A group of arylalkyl isothiocyanates were tested for their abilities to inhibit tumorigenicity and DNA methylation induced by both the tobacco-specific nitrosamine, NNK, in A/J mouse lung and the esophageal-specific carcinogen, NMBA, in F344 rat esophagus. In addition, ellagic acid was tested for its ability to inhibit NMBA-induced esophageal tumorigenesis. In the strain A lung tumor model, PEITC effectively inhibited NNK-induced lung tumors at a dose of 5 micromol, but was not inhibitory at lower doses. PPITC, PBITC, PPeITC, and PHITC were all considerably more potent inhibitors of NNK lung tumorigenesis than PEITC, and PHITC was the most potent inhibitor of all. Thus, in the strain A lung tumor model, there was a trend of increased inhibitory efficacy among arylalkyl isothiocyanates with increased alkyl chain length. In the F344 rat esophageal tumor model, PPITC was clearly more potent than PEITC, BITC and PBITC had little inhibitory effect on esophageal tumorigenesis, and in a separate experiment, PHITC actually enhanced esophageal tumorigenesis. Thus, the structure-activity relationships for inhibition of tumorigenesis by arylalkyl isothiocyanates were considerably different in the two animal models. However, the effects of the isothiocyanates on tumorigenesis were well-correlated to their effects on DNA adduct formation in either model. The most likely mechanism of inhibition of tumorigenesis by these isothiocyanates is via inhibition of the cytochrome p450 enzymes responsible for activation of NNK in mouse lung or NMBA in rat esophagus. Ellagic acid was an effective inhibitor of esophageal tumorigenesis, although not as potent as PEITC or PPITC. Like the isothiocyanates, ellagic acid inhibits cytochrome p450-mediated activation of NMBA.

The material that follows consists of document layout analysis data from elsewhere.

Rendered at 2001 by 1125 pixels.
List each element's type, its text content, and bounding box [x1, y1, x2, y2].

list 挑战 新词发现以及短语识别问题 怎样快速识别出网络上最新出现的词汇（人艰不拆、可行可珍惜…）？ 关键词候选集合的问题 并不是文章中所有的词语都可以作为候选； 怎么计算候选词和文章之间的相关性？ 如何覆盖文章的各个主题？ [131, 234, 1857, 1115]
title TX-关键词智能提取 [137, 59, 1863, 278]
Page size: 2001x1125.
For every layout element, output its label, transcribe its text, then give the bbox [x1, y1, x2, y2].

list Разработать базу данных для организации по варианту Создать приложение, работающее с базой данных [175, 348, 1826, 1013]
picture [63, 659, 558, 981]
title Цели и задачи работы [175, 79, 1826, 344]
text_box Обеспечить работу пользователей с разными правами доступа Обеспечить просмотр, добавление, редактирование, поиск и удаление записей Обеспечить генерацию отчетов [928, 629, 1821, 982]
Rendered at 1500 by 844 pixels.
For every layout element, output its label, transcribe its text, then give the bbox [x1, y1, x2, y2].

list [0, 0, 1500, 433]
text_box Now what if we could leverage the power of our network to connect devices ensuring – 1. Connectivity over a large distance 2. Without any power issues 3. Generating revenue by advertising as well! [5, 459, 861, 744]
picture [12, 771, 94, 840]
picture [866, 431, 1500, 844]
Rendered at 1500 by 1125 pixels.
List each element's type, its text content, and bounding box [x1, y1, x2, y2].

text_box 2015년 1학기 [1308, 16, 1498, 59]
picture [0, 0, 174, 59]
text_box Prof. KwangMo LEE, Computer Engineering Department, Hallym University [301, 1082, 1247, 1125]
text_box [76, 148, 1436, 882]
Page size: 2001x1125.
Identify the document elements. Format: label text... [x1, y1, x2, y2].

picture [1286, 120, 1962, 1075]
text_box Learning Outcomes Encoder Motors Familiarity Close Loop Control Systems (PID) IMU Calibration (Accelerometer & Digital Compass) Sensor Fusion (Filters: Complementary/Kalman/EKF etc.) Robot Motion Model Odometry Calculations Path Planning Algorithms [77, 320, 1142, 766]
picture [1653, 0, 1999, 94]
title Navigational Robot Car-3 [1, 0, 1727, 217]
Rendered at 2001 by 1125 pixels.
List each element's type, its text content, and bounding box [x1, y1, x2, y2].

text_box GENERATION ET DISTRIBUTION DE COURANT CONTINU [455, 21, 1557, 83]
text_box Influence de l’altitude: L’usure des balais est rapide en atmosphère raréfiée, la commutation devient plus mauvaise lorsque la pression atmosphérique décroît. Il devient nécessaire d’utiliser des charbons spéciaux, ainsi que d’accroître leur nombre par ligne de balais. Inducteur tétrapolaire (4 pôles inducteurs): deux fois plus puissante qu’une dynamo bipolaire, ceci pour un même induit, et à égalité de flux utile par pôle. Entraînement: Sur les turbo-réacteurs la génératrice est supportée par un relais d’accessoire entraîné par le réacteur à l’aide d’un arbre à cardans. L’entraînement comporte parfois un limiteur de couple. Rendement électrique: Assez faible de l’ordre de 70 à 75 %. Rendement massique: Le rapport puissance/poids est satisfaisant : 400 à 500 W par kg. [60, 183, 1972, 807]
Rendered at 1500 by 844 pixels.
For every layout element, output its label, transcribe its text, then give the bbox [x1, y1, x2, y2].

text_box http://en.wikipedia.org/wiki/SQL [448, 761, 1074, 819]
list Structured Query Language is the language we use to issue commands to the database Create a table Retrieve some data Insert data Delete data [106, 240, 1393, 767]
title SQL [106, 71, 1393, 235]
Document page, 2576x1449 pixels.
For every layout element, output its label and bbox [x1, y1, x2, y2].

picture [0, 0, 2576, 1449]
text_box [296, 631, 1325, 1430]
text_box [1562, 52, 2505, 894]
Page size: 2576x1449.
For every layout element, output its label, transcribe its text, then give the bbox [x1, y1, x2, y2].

Anthocyanins in Black Raspberries Prevent Esophageal Tumors in Rats

Diets containing freeze-dried black raspberries (BRB) suppress the development of N-nitrosomethylbenzylamine (NMBA)–induced tumors in the rat esophagus. Using bioassay-directed fractionation, the anthocyanins in BRB were found to be the most active constituents for down-regulation of carcinogen-induced nuclear factor-κB and activator protein-1 expression in mouse epidermal cells in vitro. The present study was undertaken, therefore, to determine if the anthocyanins contribute to the chemopreventive activity of BRB in vivo. F344 rats consumed diets containing either (a) 5% whole BRB powder, (b) an anthocyanin-rich fraction, (c) an organic solvent-soluble extract (a–c each contained ∼3.8 μmol anthocyanins/g diet), (d) an organic-insoluble (residue) fraction (containing 0.02 μmol anthocyanins/g diet), (e) a hexane extract, and (f) a sugar fraction (e and f had only trace quantities of anthocyanins), all derived from BRB. Animals were fed diets 2 weeks before treatment with NMBA and throughout the bioassay. Control rats were treated with NMBA only. Animals were killed at week 30, and esophageal tumors were enumerated. The anthocyanin treatments (diet groups a–c) were about equally effective in reducing NMBA tumorigenesis in the esophagus, indicating that the anthocyanins in BRB have chemopreventive potential. The organic-insoluble (residue) fraction (d) was also effective, suggesting that components other than berry anthocyanins may be chemopreventive. The hexane and sugar diets were inactive. Diet groups a, b, and d all inhibited cell proliferation, inflammation, and angiogenesis and induced apoptosis in both preneoplastic and papillomatous esophageal tissues, suggesting similar mechanisms of action by the different berry components.